The Investigative Committee, Russia's top investigative agency, would not confirm or deny the authenticity of the video, but spokesman Vladimir Markin warned in a statement that Bobokulova's words should be treated with caution.
"The motive for a crime committed by a person who was diagnosed with schizophrenia often does not coincide with the explanations that they give later," he said, adding that investigators will look into all possible theories.

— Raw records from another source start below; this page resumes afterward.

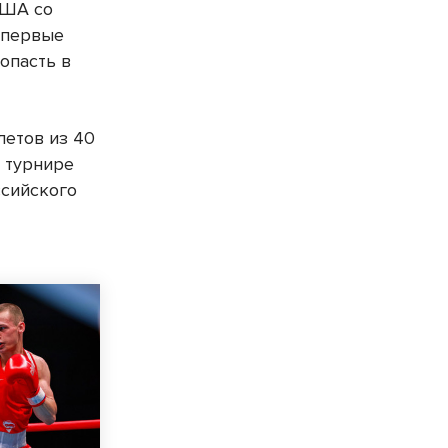
США со
 впервые
опасть в
летов из 40
а турнире
ссийского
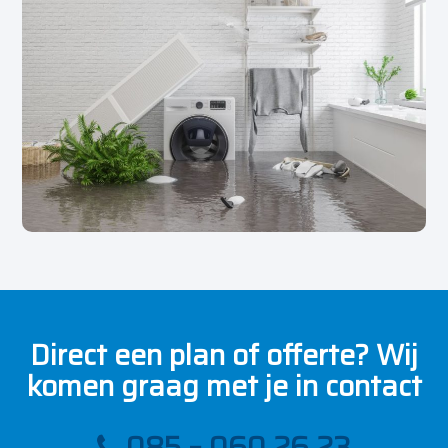
Direct een plan of offerte? Wij
komen graag met je in contact
085 – 060 26 23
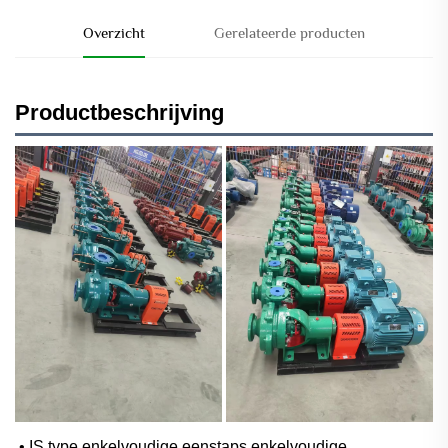
Overzicht
Gerelateerde producten
Productbeschrijving
• IS type enkelvoudige eenstaps enkelvoudige 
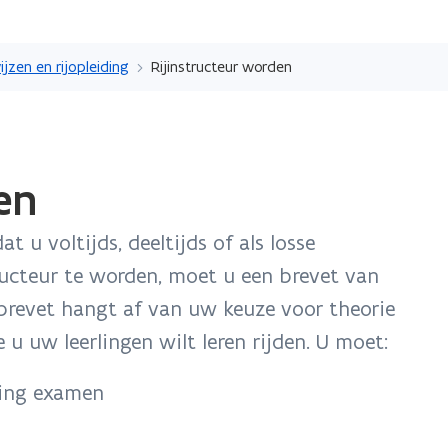
Overslaan
en
ijzen en rijopleiding
Rijinstructeur worden
naar
de
inhoud
gaan
en
t u voltijds, deeltijds of als losse
ucteur te worden, moet u een brevet van
revet hangt af van uw keuze voor theorie
u uw leerlingen wilt leren rijden. U moet:
ling examen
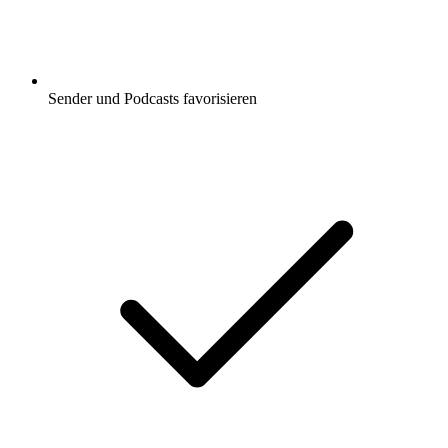
Sender und Podcasts favorisieren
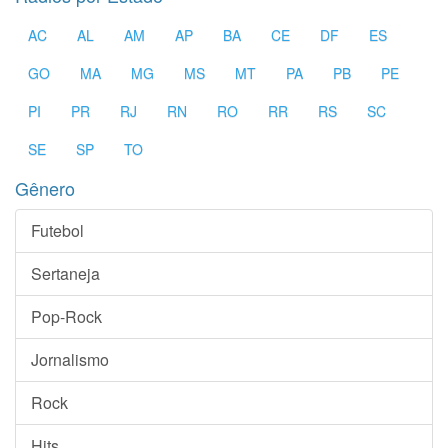
AC
AL
AM
AP
BA
CE
DF
ES
GO
MA
MG
MS
MT
PA
PB
PE
PI
PR
RJ
RN
RO
RR
RS
SC
SE
SP
TO
Gênero
Futebol
Sertaneja
Pop-Rock
Jornalismo
Rock
Hits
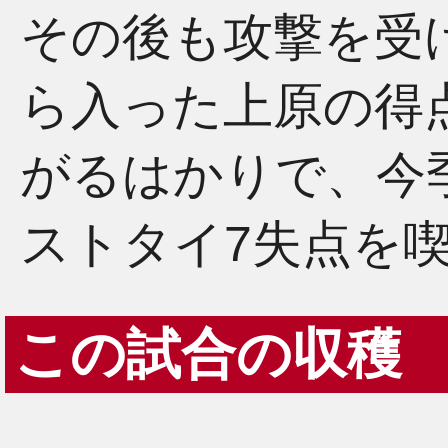
その後も攻撃を受
ら入った上原の得
がるはかりで、今
ストタイ7失点を
この試合の収穫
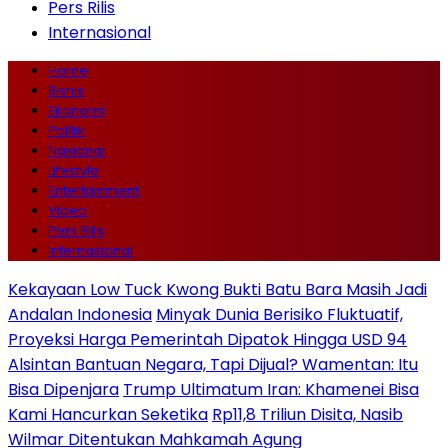
Pers Rilis
Internasional
Home
Bisnis
Ekonomi
Politik
Nasional
Lifestyle
Entertainment
Video
Pers Rilis
Internasional
Kekayaan Low Tuck Kwong Bukti Batu Bara Masih Jadi
Andalan Indonesia
Minyak Dunia Berisiko Fluktuatif,
Proyeksi Harga Pemerintah Dipatok Hingga USD 94
Alsintan Bantuan Negara, Tapi Dijual? Wamentan: Itu
Bisa Dipenjara
Trump Ultimatum Iran: Khamenei Bisa
Kami Hancurkan Seketika
Rp11,8 Triliun Disita, Nasib
Wilmar Ditentukan Mahkamah Agung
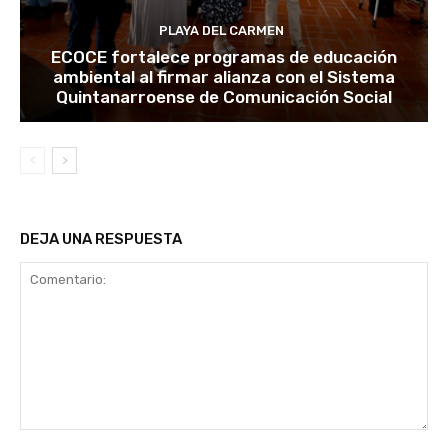
PLAYA DEL CARMEN
ECOCE fortalece programas de educación
ambiental al firmar alianza con el Sistema
Quintanarroense de Comunicación Social
DEJA UNA RESPUESTA
Comentario:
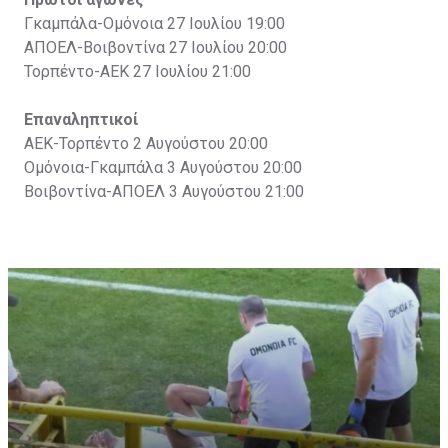
Γκαμπάλα-Ομόνοια 27 Ιουλίου 19:00
ΑΠΟΕΛ-Βοιβοντίνα 27 Ιουλίου 20:00
Τορπέντο-ΑΕΚ 27 Ιουλίου 21:00
Επαναληπτικοί
ΑΕΚ-Τορπέντο 2 Αυγούστου 20:00
Ομόνοια-Γκαμπάλα 3 Αυγούστου 20:00
Βοιβοντίνα-ΑΠΟΕΛ 3 Αυγούστου 21:00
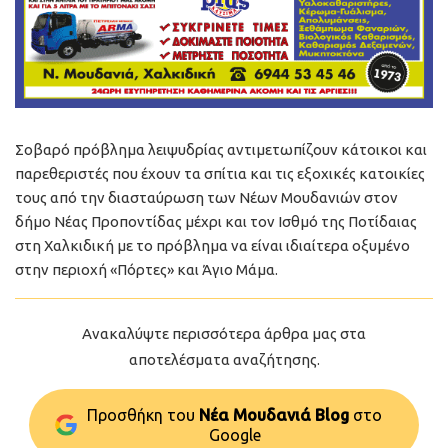
Σοβαρό πρόβλημα λειψυδρίας αντιμετωπίζουν κάτοικοι και
παρεθεριστές που έχουν τα σπίτια και τις εξοχικές κατοικίες
τους από την διασταύρωση των Νέων Μουδανιών στον
δήμο Νέας Προποντίδας μέχρι και τον Ισθμό της Ποτίδαιας
στη Χαλκιδική με το πρόβλημα να είναι ιδιαίτερα οξυμένο
στην περιοχή «Πόρτες» και Άγιο Μάμα.
Ανακαλύψτε περισσότερα άρθρα μας στα
αποτελέσματα αναζήτησης.
Προσθήκη του
Νέα Μουδανιά Blog
στo
Google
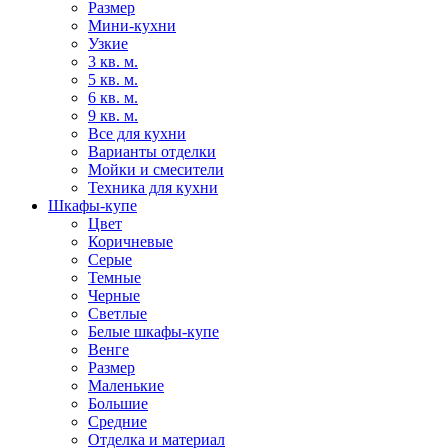
Размер
Мини-кухни
Узкие
3 кв. м.
5 кв. м.
6 кв. м.
9 кв. м.
Все для кухни
Варианты отделки
Мойки и смесители
Техника для кухни
Шкафы-купе
Цвет
Коричневые
Серые
Темные
Черные
Светлые
Белые шкафы-купе
Венге
Размер
Маленькие
Большие
Средние
Отделка и материал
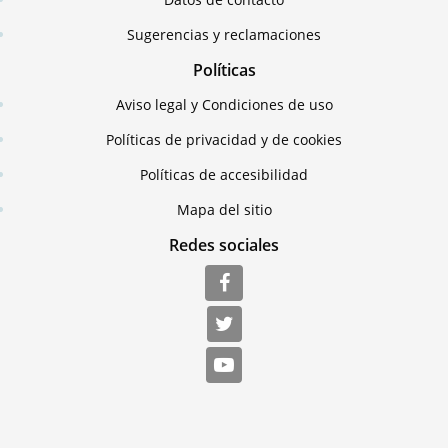
Sugerencias y reclamaciones
Políticas
Aviso legal y Condiciones de uso
Políticas de privacidad y de cookies
Políticas de accesibilidad
Mapa del sitio
Redes sociales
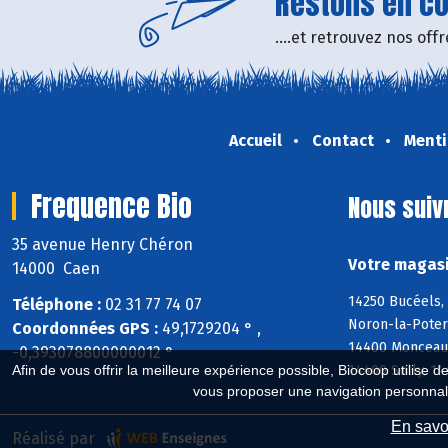
Restons en con
....et retrouvez nos of
Accueil
Contact
Menti
Frequence Bio
Nous suiv
35 avenue Henry Chéron
Votre magasi
14000 Caen
14250 Bucéels, 
Téléphone :
02 31 77 74 07
Noron-la-Poter
Coordonnées GPS :
49,1729204 ° ,
14400 Monceaux
-0,393078800000012 °
14400 Sully, 14
Afin de vous offrir la meilleure expérience possible, Biocoop utilise d
vous proposer une navigation personnal
En savoi
Réalisé par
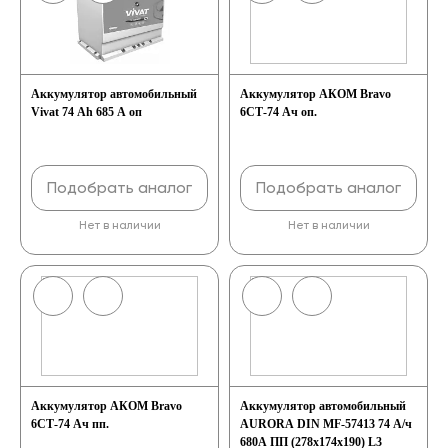
Аккумулятор автомобильный
Аккумулятор АКОМ Bravo
Vivat 74 Ah 685 A оп
6СТ-74 Ач оп.
Подобрать аналог
Подобрать аналог
Нет в наличии
Нет в наличии
Аккумулятор АКОМ Bravo
Аккумулятор автомобильный
6СТ-74 Ач пп.
AURORA DIN MF-57413 74 А/ч
680А ПП (278х174х190) L3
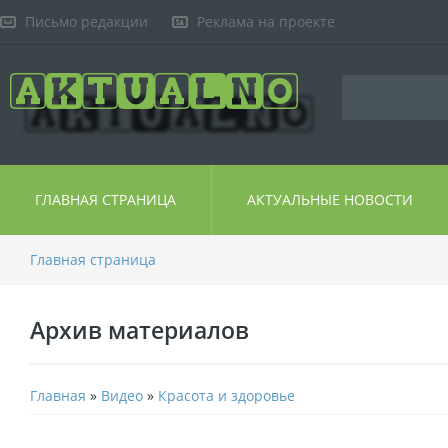
Письмо редакции
Реклама на проекте
ГЛАВНАЯ СТРАНИЦА
АКТУАЛЬНЫЕ НОВОСТИ
Главная страница
Архив материалов
Главная
»
Видео
»
Красота и здоровье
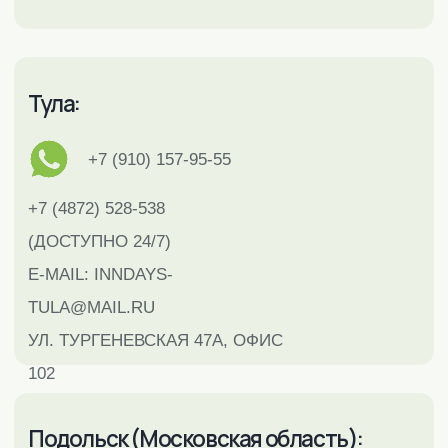
102
Подольск (Московская область):
+7 (985) 998-97-44
+7 (495) 790-80-57
(ДОСТУПНО 24/7)
E-MAIL:
INNDAYS-
PODOLSK@MAIL.RU
УЛ.РЕВОЛЮЦИОННЫЙ
ПРОСПЕКТ Д.64/105 ОФИС №40
(3Й ЭТАЖ)
ПОЛИТИКА КОНФИДЕНЦИАЛЬНОСТИ
ИП КАБАЦКИЙ ЭДУАРД ВИКТОРОВИЧ
ИНН 402500191767
ОГРН 304402526400031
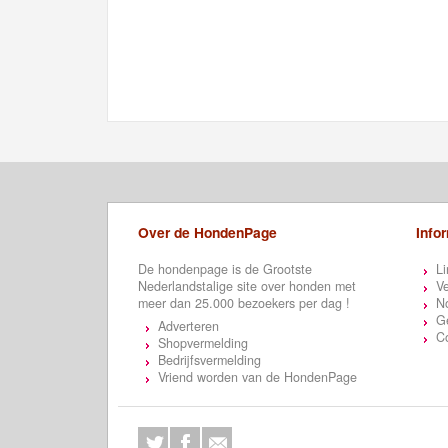
Over de HondenPage
Info
De hondenpage is de Grootste
Li
Nederlandstalige site over honden met
Ve
meer dan 25.000 bezoekers per dag !
N
Ge
Adverteren
C
Shopvermelding
Bedrijfsvermelding
Vriend worden van de HondenPage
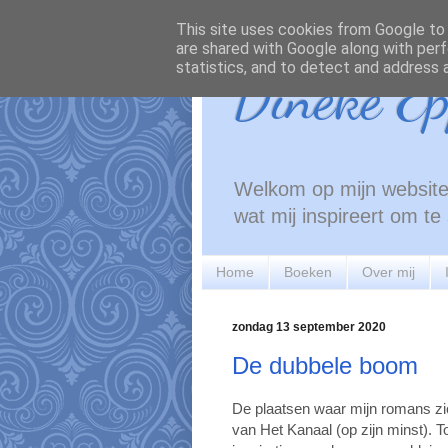
This site uses cookies from Google to d
are shared with Google along with perf
statistics, and to detect and address 
Dineke Ep
Welkom op mijn website!
wat mij inspireert om t
Home
Boeken
Over mij
zondag 13 september 2020
De dubbele boom
De plaatsen waar mijn romans zi
van Het Kanaal (op zijn minst). 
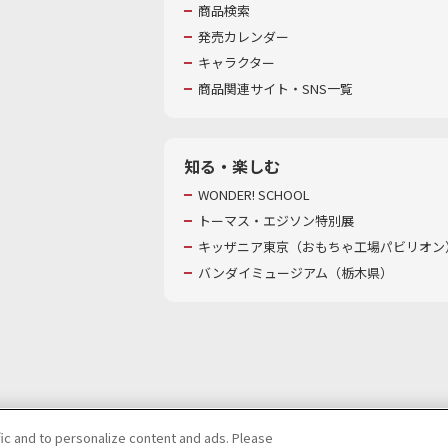
商品検索
発売カレンダー
キャラクター
商品関連サイト・SNS一覧
知る・楽しむ
WONDER! SCHOOL
トーマス・エジソン特別展
キッザニア東京（おもちゃ工場パビリオン）
バンダイミュージアム（栃木県）
fic and to personalize content and ads. Please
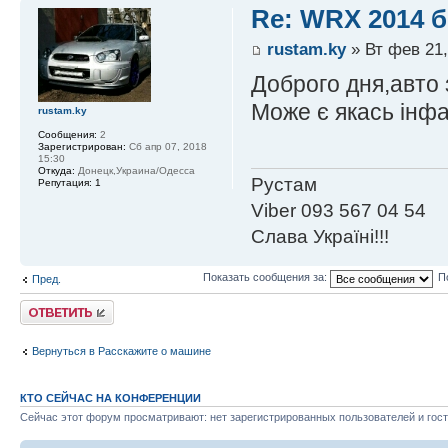
Re: WRX 2014 б
rustam.ky
» Вт фев 21,
Доброго дня,авто 
Може є якась інфа?
rustam.ky
Сообщения:
2
Зарегистрирован:
Сб апр 07, 2018
15:30
Откуда:
Донецк,Украина/Одесса
Рустам
Репутация:
1
Viber 093 567 04 54
Слава Україні!!!
Показать сообщения за:
П
Пред.
Ответить
Вернуться в Расскажите о машине
КТО СЕЙЧАС НА КОНФЕРЕНЦИИ
Сейчас этот форум просматривают: нет зарегистрированных пользователей и гост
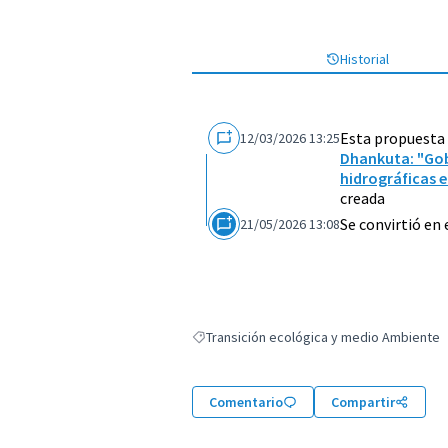
Historial
Esta propuesta
12/03/2026 13:25
Dhankuta: "Gob
hidrográficas 
creada
Se convirtió en
21/05/2026 13:08
Transición ecológica y medio Ambiente
Resultados al filtrar por: Transición ecoló
Comentario
Compartir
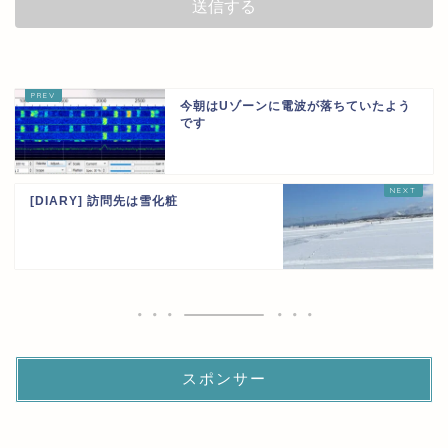
今朝はUゾーンに電波が落ちていたよう
です
[DIARY] 訪問先は雪化粧
スポンサー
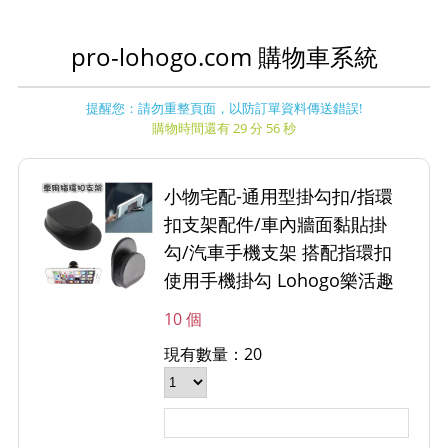
pro-lohogo.com 購物車系統
提醒您：請勿重整頁面，以防訂單資料傳送錯誤!
購物時間還有 29 分 56 秒
小物宅配-通用型掛勾扣/指環
扣支架配件/車內牆面黏貼掛
勾/汽車手機支架 搭配指環扣
使用手機掛勾 Lohogo樂活趣
10 個
現有數量：20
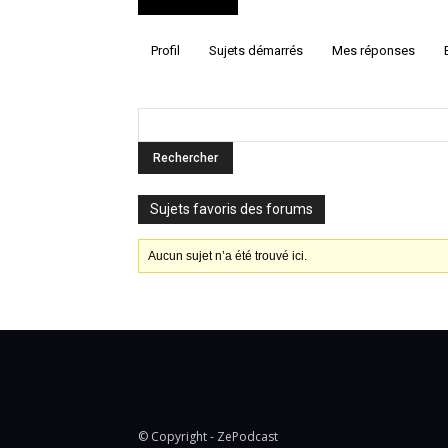
Profil
Sujets démarrés
Mes réponses
Sujets favoris des forums
Aucun sujet n’a été trouvé ici.
© Copyright - ZePodcast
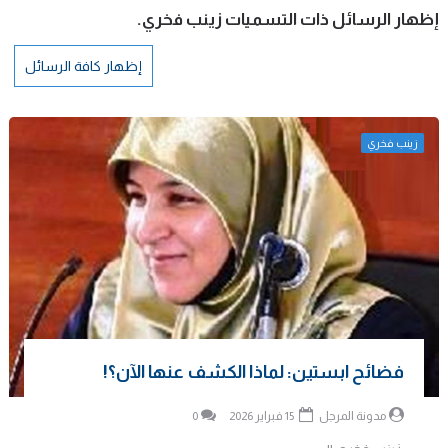
‏إظهار الرسائل ذات التسميات
زينب فخري
.
إظهار كافة الرسائل
زينب فخري
فضائح ابستين: لماذا الكشف عنها الآن؟!
مدونة المرجل
15 فبراير 2026
0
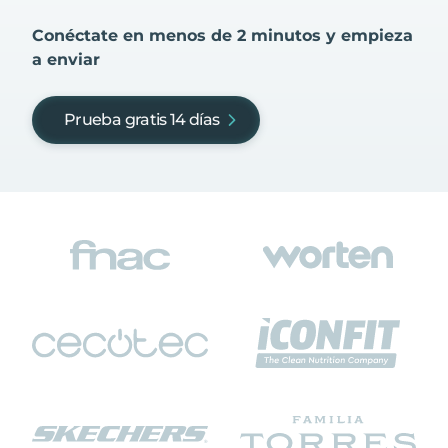
Conéctate en menos de 2 minutos y empieza
a enviar
Prueba gratis 14 días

Russian officials seems to be sending mixed messages about the suspected killer, focusing on her mental record but also suggesting that she probably did not act alone. Prosecutors told the court Wednesday that individuals who may have "incited" Bobokulova to kill the child may still be at large.
Russian media have reported that Bobokulova, originally from the former Soviet republic of Uzbekistan, was first diagnosed with schizophrenia in 2003. She has not yet undergone a psychiatric examination in Russia.